Qu’évoque pour vous le Montreux Jazz Festival?

C’est un festival particulier, avec une tradition soignée comme rarement ailleurs dans le monde et avec des artistes de légende à son actif. Un festival qui est devenu finalement très pop. Du coup, le label «jazz» n’est plus l’élément principal aujourd’hui, mais, au fond, labelliser quelque chose ne veut plus rien dire en 2013. Les gens viennent dans les festivals pour voir un artiste précis. Je suis certain d’y passer un moment intense. Une belle tradition musicale marquée par des stars comme Prince, que j’adore.

Sauf que le jazz fait son grand retour avec le Jazz Club, où vous jouez ce soir!

(Rire.) Quelle jolie coïncidence!

Vous avez dirigé le Red Sea Jazz Festival d’Eilat, en Israël. Comment avez-vous vécu l’expérience?

Une expérience incroyable, oui. Mais j’ai arrêté pour des raisons d’agenda surchargé. J’ai mené ce festival pendant trois ans, mais j’ai vite compris qu’en voyageant de par le monde pour ma musique, les deux activités n’étaient pas compatibles.

Votre dernier album est moins métissé. Plus on vieillit, moins le besoin de se chercher se fait ressentir?

Mes albums sont l’exacte photographie de ce que je ressens sur le moment. Il n’y a pas de volonté d’évolution précise au fil du temps. Je suis influencé par tellement de choses tout le temps que même les parties de voix, je ne sais jamais à l’avance qu’elles vont se retrouver sur un disque. Je suis tellement de personnes à la fois, c’est ingérable! (Il éclate de rire.)

Vous avez commencé la musique car vous y trouviez la plus belle forme de liberté. C’est encore le cas aujourd’hui?

Plus que jamais! Quand j’ai démarré, je voyais dans la musique une manière de gagner sa propre liberté. Aujourd’hui, en regardant tout ce que j’ai accompli, je peux dire que je l’ai gagnée. Ce qui est encore plus fort comme sentiment.

Et cette liberté ne pouvait se gagner qu’en empoignant une contrebasse?

J’ai commencé par le piano. Après c’était la basse électrique. Et, quand j’ai décidé que j’étais assez mature musicalement, j’ai fait connaissance avec la contrebasse. Spirituellement et physiquement, le lien avec cet instrument a tout de suite été puissant. Notre relation est profondément instinctive, naturelle.
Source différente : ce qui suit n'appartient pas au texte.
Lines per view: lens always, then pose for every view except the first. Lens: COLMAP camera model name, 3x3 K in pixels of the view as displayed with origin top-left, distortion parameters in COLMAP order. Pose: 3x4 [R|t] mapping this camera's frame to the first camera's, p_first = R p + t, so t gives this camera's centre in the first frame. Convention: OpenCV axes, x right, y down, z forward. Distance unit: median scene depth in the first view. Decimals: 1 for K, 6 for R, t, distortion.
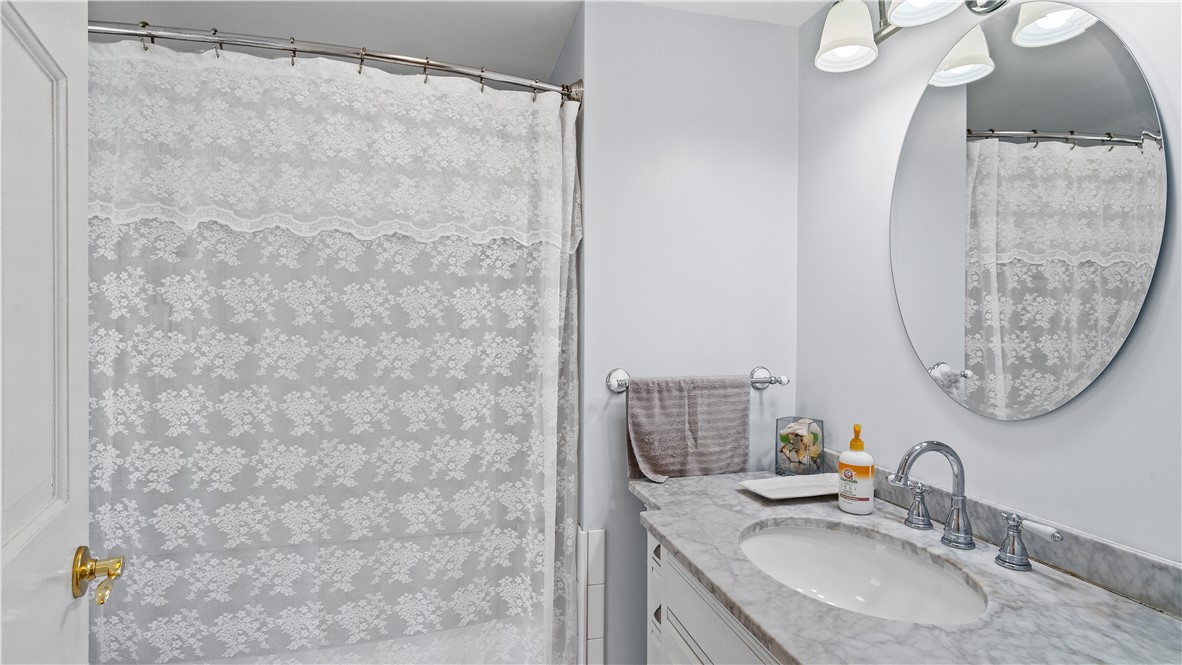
lens RADIAL K [[562.8, 0, 585.1], [0, 562.8, 322.8], [0, 0, 1]] dist [-0.012735, 0.005966]
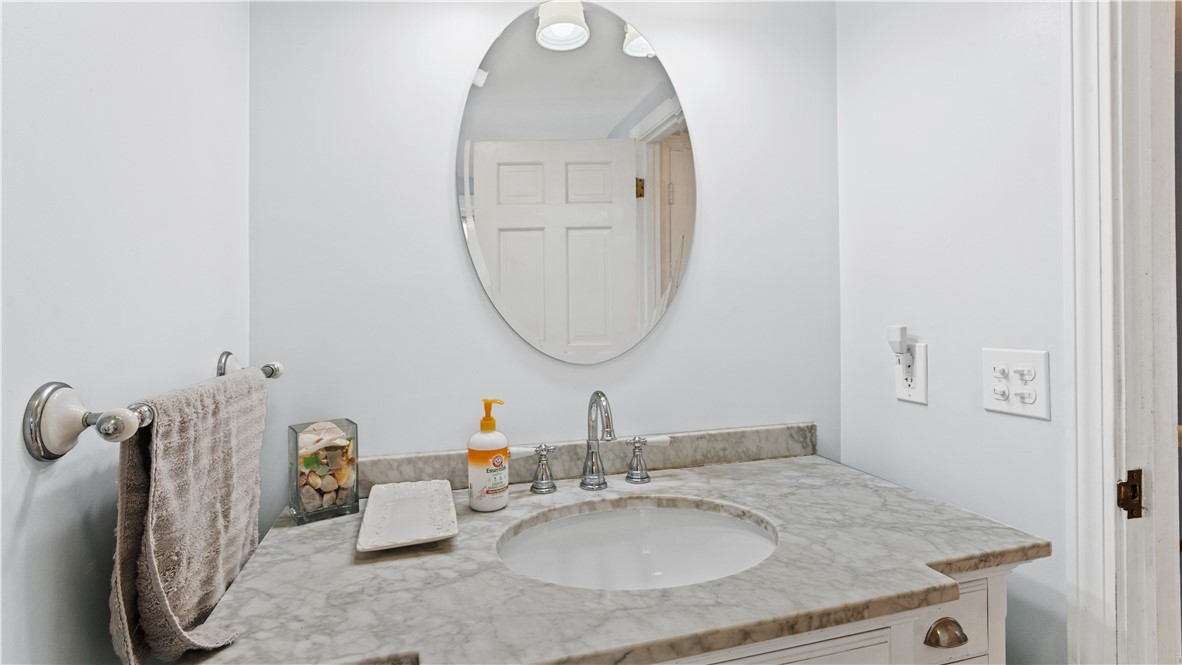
lens RADIAL K [[562.8, 0, 591.4], [0, 562.8, 314.3], [0, 0, 1]] dist [-0.012735, 0.005966]
pose [[-0.032833, -0.004556, 0.999450, -0.294883], [0.011812, 0.999918, 0.004946, 0.054107], [-0.999391, 0.011967, -0.032777, 0.804736]]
Vous en parlez comme de la femme de votre vie…

C’est vrai que beaucoup de gens ressortent de mes concerts avec cette impression de sensualité affirmée entre la contrebasse et moi. Ils ont raison, je crois. Je suis tellement déconnecté de moi-même quand je joue que je ne réalise pas ce que mes mouvements peuvent dégager. Sur scène, c’est mon corps qui parle. Alors, oui, on peut penser que je fais l’amour à mon instrument, ce qui est vrai! (Rire.)
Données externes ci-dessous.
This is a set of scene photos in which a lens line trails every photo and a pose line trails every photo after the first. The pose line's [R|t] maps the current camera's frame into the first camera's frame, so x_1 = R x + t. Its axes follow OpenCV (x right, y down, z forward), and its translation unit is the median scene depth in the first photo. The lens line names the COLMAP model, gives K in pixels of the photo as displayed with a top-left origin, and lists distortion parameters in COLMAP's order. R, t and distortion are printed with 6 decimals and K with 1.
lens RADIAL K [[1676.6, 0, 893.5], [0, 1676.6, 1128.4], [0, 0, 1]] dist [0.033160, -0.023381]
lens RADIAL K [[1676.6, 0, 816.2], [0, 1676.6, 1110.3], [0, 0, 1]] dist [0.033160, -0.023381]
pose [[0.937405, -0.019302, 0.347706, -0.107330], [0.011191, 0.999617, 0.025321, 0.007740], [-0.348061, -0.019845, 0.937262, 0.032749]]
Votre femme, la vraie, n’est pas jalouse?

(Rire.) Elle comprend ce que je vis, même si elle est parfois jalouse. Non, je rigole. Ma femme fait partie des rares personnes qui comprennent l’importance qu’a la musique pour moi.
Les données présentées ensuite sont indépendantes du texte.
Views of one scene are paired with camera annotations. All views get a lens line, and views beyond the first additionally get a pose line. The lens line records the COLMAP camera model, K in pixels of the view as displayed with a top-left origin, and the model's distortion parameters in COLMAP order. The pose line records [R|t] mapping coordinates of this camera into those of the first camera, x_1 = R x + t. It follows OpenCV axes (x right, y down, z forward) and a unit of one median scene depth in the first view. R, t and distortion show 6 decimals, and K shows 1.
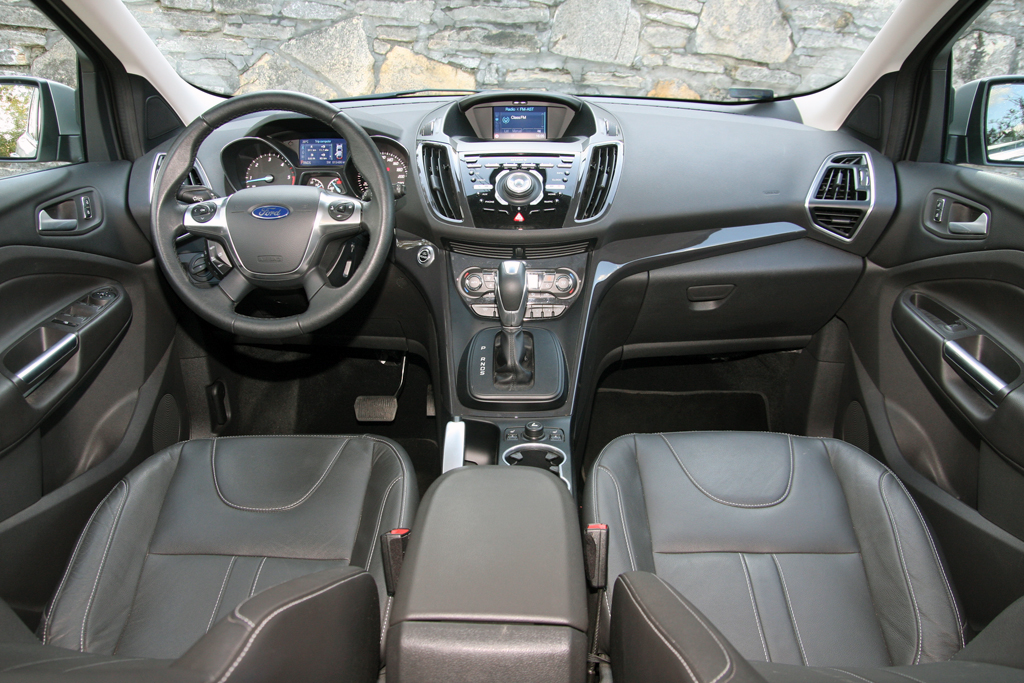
lens RADIAL K [[794.0, 0, 510.0], [0, 794.0, 347.2], [0, 0, 1]] dist [-0.140899, 0.119035]
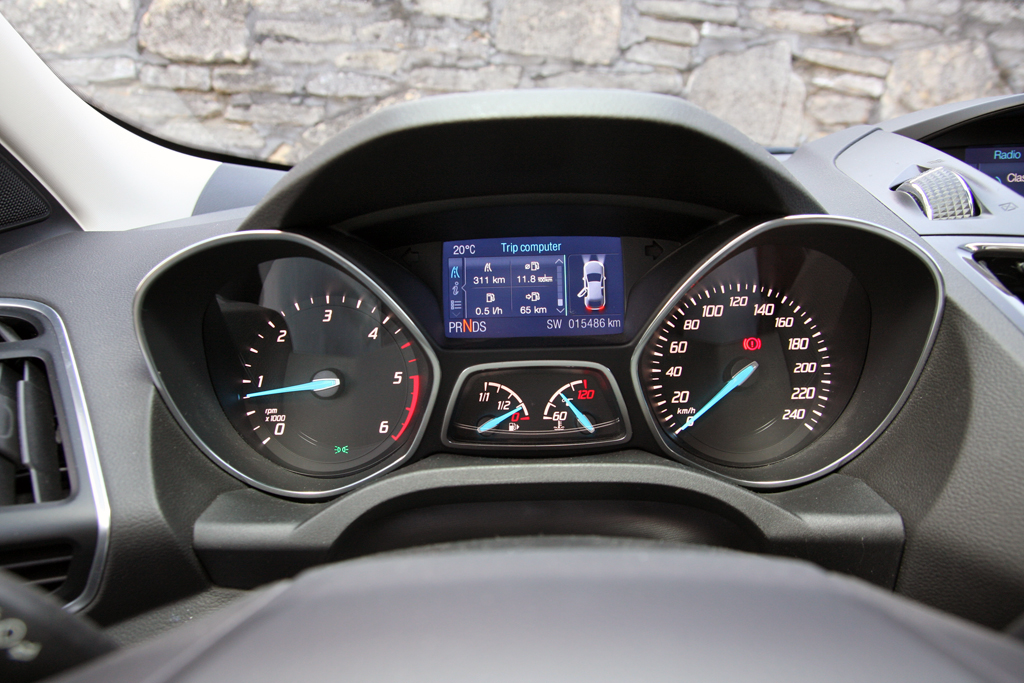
lens RADIAL K [[794.0, 0, 517.9], [0, 794.0, 347.6], [0, 0, 1]] dist [-0.140899, 0.119035]
pose [[0.999570, -0.029310, 0.000987, -0.210123], [0.029132, 0.988504, -0.148364, -0.161874], [0.003373, 0.148329, 0.988932, 0.630129]]
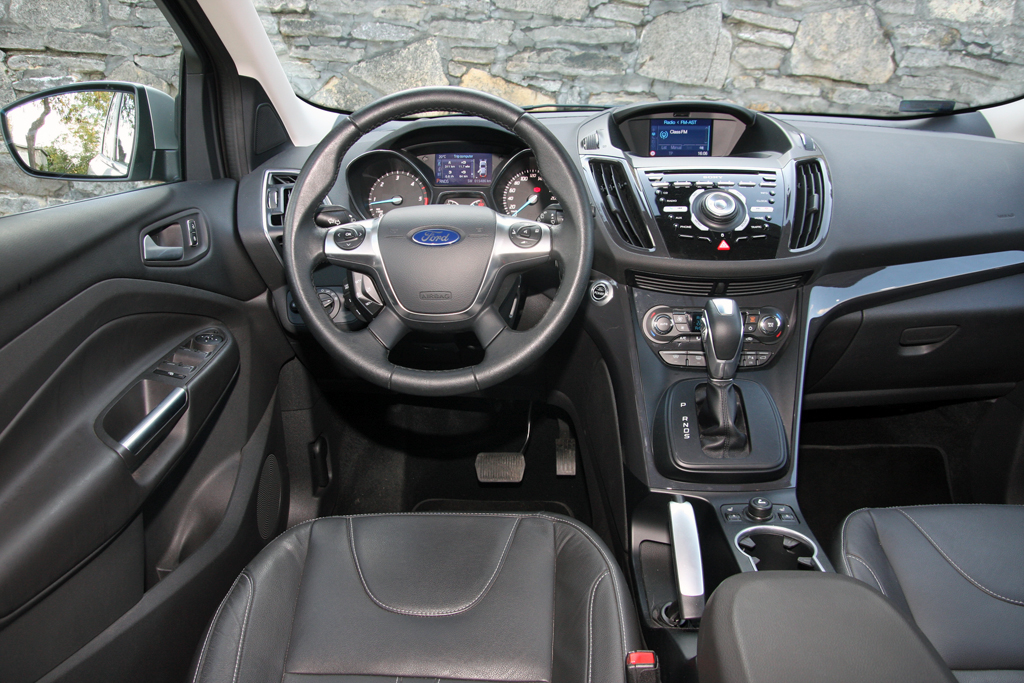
lens RADIAL K [[794.0, 0, 514.3], [0, 794.0, 350.0], [0, 0, 1]] dist [-0.140899, 0.119035]
pose [[0.999615, -0.001367, -0.027705, -0.138008], [0.000280, 0.999232, -0.039187, -0.017698], [0.027737, 0.039164, 0.998848, 0.136481]]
Vous avez quitté New York pour Israël. Ce déménagement a-t-il modifié vos influences?

(Il réfléchit.) Évidemment qu’un changement de lieu de vie influence directement ce que tu fais. Mais mes influences changent chaque seconde, peu importe où je me trouve. C’est vrai qu’il suffit parfois d’être loin de chez soi pour être plus inspiré, mais ce n’est pas mon cas. D’abord parce que je suis toujours loin de chez moi! (Rire.) Je suis retourné en Israël pour retrouver ma famille justement. Et j’y suis né. Ça a été un moment très fort de me confronter de nouveau à mes racines.